Dozens of people recently spent two weeks in the wilderness near Saint John.
It is part of a 20-year biological inventory project being undertaken by the New Brunswick Museum.
BiotaNB will see experts and volunteers survey the biological diversity of 10 protected natural areas.
Their most recent excursion in late June and early July saw them visit the Loch Alva area, west of Saint John.
Dr. Donald McAlpine, head of the museum’s natural history department, said they made a number of interesting discoveries.
“There was a fungus collected that, just for example, had only been collected at two sites anywhere on the planet previously: one from Fundy National Park and one from the Great Smoky Mountains,” McAlpine said in an interview.
Experts also found a gray treefrog, a species that McAlpine said is expanding its range in New Brunswick.
Since the BiotaNB project began more than a decade ago, around 30,000 specimen records representing 3,700 species have been collected.
About 900 of those species are new to New Brunswick and some are entirely new to science, said McAlpine.
In addition to biodiversity experts, several artists-in-residence participated in this year’s project. The museum also held an open house to highlight some of their discoveries.

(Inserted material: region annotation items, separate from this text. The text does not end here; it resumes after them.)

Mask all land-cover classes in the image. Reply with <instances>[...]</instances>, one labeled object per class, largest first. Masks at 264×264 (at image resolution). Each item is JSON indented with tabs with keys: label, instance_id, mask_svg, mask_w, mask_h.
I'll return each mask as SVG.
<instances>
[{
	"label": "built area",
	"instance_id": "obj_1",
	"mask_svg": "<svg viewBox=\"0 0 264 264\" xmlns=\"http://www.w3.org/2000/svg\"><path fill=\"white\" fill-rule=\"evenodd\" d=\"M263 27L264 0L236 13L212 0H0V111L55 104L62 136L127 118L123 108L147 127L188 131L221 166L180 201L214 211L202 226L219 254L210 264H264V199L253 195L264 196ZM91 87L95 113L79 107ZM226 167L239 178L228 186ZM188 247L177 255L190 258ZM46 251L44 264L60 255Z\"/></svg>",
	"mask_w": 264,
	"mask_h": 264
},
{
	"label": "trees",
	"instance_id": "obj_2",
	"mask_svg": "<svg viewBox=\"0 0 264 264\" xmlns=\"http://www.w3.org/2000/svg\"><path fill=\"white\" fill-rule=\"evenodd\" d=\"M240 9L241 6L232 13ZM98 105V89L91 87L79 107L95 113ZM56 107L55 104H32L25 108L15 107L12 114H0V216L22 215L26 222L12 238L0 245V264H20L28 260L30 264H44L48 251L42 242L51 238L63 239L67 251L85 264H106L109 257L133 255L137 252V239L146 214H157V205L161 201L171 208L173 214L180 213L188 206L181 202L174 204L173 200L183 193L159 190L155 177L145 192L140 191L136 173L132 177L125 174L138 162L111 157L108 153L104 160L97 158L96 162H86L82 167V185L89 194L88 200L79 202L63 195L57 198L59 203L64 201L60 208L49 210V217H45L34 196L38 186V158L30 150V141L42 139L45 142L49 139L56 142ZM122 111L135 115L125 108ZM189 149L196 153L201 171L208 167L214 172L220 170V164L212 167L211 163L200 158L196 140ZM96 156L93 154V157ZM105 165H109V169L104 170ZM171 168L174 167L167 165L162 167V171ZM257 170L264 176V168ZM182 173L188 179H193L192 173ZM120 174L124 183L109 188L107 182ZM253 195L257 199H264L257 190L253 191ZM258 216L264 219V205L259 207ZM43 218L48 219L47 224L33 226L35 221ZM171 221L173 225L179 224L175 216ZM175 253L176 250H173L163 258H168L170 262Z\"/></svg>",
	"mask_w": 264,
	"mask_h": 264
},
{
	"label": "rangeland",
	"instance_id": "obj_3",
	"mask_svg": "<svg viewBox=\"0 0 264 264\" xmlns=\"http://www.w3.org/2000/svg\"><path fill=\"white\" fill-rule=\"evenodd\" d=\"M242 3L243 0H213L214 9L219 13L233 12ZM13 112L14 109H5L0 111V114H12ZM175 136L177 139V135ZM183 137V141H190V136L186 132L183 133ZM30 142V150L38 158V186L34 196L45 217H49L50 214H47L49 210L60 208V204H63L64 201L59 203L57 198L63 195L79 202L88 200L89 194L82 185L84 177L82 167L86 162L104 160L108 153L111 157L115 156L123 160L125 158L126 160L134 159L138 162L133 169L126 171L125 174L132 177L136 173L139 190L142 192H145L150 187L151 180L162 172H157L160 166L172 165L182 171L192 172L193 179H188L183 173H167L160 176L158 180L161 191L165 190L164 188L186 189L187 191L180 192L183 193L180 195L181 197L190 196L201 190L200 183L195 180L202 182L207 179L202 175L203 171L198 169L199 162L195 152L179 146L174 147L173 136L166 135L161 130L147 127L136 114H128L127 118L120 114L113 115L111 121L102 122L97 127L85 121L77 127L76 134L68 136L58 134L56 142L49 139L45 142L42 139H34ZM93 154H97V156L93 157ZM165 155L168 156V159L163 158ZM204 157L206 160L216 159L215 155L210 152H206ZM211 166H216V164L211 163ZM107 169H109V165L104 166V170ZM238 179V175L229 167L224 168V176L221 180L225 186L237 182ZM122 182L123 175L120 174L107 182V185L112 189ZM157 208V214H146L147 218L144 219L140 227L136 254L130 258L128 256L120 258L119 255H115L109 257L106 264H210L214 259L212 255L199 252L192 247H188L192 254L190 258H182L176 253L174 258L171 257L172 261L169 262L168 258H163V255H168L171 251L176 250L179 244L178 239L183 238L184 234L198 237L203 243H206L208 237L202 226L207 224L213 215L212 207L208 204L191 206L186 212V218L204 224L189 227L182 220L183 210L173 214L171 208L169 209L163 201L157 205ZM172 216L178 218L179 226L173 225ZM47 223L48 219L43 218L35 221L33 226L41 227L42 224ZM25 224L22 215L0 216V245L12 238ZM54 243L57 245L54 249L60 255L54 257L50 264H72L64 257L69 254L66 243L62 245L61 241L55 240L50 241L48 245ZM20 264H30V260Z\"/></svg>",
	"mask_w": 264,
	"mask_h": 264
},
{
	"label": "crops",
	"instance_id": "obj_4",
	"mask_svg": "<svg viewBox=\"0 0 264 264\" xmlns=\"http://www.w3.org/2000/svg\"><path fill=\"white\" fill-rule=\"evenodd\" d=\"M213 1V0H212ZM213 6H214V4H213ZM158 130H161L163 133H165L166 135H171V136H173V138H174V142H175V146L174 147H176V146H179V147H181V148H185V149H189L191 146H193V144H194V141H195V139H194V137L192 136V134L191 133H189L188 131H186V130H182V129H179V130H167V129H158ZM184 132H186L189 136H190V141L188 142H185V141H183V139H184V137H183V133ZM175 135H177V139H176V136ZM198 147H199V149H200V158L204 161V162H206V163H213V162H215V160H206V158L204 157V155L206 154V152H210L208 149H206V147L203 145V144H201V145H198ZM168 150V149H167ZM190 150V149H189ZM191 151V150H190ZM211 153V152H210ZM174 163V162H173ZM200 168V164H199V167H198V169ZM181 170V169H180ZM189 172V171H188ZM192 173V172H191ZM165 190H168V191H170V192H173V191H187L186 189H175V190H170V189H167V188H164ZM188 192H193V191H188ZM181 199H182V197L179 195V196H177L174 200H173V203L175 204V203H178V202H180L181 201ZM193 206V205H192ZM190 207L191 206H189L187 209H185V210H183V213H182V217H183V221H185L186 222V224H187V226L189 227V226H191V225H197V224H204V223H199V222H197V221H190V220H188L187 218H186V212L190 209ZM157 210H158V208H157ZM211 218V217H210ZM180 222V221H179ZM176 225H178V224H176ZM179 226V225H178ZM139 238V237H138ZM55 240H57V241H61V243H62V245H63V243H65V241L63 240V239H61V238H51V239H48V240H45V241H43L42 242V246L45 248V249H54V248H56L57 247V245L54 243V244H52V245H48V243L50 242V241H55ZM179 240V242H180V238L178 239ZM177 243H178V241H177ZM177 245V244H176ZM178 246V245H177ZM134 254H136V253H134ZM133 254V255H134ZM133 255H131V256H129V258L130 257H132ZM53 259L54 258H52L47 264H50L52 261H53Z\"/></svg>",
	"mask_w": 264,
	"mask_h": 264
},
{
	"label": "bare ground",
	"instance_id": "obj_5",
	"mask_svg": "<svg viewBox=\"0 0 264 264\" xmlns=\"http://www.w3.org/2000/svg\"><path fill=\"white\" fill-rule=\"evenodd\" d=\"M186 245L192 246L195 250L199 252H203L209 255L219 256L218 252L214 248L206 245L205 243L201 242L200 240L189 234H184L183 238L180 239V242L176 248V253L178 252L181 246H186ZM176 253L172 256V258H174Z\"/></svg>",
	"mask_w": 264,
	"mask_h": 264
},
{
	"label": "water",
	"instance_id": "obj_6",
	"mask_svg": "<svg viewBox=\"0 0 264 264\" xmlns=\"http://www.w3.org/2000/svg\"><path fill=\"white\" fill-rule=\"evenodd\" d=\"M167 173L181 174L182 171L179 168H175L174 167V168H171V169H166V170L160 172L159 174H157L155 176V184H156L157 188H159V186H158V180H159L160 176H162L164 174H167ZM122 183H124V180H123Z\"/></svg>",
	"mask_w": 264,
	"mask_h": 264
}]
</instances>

McAlpine said it is important to document the biological diversity of the province’s protected natural areas.
“If we’re going to manage these areas for biodiversity, and that’s how they’re set aside, we need to know what’s there,” he said. “If you don’t know what’s there, you can’t protect it,” he said.
The data they collect is also useful in terms of monitoring biodiversity more generally over the larger New Brunswick landscape, he said.
“Because the sites will remain in place for a long, long time, we can use them as baselines for tracking changes that are occurring across the larger New Brunswick landscape,” said McAlpine.
McAlpine said months and sometimes even years of lab work in the New Brunswick Museum and other institutions worldwide can flow from the project.
The project has generated dozens of peer-reviewed publications to date.